Work instructions: Every line from the one that contains "Follow every image" to the end of the records must be restated word for word. No other line belongs in the answer.

Dataset extract:
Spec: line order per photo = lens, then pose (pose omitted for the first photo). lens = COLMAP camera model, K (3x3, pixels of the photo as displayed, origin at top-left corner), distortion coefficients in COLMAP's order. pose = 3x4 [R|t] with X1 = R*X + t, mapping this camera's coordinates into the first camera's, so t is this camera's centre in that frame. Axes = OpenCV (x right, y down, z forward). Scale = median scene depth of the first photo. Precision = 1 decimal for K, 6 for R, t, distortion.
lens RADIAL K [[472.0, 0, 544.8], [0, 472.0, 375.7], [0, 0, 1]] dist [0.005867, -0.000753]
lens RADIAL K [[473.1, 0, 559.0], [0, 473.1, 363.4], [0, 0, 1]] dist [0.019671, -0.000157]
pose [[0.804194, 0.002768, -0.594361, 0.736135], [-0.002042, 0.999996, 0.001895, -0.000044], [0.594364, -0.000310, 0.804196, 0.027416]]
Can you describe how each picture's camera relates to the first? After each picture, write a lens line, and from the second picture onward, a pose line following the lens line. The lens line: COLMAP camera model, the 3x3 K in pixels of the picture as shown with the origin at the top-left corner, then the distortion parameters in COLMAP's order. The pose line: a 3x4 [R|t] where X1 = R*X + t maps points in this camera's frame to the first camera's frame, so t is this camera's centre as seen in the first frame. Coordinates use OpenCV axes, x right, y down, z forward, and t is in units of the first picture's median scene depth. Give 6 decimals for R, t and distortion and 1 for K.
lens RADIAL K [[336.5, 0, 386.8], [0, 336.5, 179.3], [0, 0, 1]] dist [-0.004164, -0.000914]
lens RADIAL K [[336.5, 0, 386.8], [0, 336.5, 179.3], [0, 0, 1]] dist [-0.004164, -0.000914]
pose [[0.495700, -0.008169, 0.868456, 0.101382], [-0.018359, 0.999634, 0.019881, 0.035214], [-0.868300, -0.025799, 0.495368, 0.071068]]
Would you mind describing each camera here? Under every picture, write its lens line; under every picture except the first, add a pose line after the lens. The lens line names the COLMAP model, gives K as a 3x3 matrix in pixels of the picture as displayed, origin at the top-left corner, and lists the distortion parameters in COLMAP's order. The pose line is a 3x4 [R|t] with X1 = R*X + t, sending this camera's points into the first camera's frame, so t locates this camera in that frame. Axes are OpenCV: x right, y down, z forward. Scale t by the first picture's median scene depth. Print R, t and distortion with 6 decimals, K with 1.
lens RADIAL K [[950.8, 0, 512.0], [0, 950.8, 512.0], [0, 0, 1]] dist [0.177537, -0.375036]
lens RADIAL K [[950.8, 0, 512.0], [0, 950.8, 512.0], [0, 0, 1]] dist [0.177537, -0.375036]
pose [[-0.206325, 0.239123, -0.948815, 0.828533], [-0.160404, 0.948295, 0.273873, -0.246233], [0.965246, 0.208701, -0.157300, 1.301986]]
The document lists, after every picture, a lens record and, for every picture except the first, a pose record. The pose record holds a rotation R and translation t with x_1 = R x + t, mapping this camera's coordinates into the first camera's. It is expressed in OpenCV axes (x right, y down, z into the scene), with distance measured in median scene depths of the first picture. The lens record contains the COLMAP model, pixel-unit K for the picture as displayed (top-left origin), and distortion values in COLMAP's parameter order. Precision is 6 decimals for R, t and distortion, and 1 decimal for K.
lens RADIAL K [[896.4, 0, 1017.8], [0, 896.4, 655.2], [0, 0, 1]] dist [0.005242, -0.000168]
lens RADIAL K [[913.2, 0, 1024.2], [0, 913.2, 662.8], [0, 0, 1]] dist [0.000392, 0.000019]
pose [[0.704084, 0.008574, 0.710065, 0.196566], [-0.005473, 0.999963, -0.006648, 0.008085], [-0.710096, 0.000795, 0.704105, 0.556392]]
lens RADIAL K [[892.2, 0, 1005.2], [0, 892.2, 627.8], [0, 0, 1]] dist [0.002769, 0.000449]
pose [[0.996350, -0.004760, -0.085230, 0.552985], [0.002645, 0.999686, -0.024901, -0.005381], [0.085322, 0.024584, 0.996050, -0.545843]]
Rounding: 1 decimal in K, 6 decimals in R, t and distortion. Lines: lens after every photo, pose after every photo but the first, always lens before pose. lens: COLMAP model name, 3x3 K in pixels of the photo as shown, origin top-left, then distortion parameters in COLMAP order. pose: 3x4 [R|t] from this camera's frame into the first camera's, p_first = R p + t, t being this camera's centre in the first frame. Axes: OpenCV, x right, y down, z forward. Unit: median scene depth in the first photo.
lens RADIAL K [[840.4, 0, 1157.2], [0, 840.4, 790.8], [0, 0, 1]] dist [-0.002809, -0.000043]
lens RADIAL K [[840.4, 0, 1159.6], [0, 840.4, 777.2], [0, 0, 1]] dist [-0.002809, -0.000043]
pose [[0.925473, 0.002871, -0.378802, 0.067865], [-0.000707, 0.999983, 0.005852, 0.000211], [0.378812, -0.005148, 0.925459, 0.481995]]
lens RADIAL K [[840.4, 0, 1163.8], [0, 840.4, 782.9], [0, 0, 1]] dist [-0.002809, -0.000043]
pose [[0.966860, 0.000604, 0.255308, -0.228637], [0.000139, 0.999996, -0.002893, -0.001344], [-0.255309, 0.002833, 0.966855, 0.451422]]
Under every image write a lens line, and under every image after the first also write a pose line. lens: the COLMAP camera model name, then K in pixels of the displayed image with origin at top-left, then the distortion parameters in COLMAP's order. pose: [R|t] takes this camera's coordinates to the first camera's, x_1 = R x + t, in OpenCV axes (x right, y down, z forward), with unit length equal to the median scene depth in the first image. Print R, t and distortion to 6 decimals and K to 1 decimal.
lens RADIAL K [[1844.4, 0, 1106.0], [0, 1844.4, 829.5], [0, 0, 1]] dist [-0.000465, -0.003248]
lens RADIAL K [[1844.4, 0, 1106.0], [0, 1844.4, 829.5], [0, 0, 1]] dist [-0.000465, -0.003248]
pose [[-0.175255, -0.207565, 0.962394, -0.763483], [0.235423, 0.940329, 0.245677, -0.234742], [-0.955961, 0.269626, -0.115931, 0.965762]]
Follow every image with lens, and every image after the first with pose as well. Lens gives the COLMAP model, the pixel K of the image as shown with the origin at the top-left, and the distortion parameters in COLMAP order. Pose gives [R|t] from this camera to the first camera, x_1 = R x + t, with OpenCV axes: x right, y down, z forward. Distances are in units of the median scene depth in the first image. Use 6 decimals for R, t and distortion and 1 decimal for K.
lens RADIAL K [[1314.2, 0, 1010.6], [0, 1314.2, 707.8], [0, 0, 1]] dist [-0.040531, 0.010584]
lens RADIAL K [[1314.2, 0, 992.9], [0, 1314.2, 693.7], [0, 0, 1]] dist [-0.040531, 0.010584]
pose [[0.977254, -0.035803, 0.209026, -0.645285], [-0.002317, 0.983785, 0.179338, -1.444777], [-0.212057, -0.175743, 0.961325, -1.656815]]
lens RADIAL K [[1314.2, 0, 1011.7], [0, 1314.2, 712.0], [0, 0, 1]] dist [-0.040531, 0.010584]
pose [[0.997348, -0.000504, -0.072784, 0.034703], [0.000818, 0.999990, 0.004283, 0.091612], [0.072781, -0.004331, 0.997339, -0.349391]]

Solution below:
Follow every image with lens, and every image after the first with pose as well. Lens gives the COLMAP model, the pixel K of the image as shown with the origin at the top-left, and the distortion parameters in COLMAP order. Pose gives [R|t] from this camera to the first camera, x_1 = R x + t, with OpenCV axes: x right, y down, z forward. Distances are in units of the median scene depth in the first image. Use 6 decimals for R, t and distortion and 1 decimal for K.
lens RADIAL K [[1314.2, 0, 1010.6], [0, 1314.2, 707.8], [0, 0, 1]] dist [-0.040531, 0.010584]
lens RADIAL K [[1314.2, 0, 992.9], [0, 1314.2, 693.7], [0, 0, 1]] dist [-0.040531, 0.010584]
pose [[0.977254, -0.035803, 0.209026, -0.645285], [-0.002317, 0.983785, 0.179338, -1.444777], [-0.212057, -0.175743, 0.961325, -1.656815]]
lens RADIAL K [[1314.2, 0, 1011.7], [0, 1314.2, 712.0], [0, 0, 1]] dist [-0.040531, 0.010584]
pose [[0.997348, -0.000504, -0.072784, 0.034703], [0.000818, 0.999990, 0.004283, 0.091612], [0.072781, -0.004331, 0.997339, -0.349391]]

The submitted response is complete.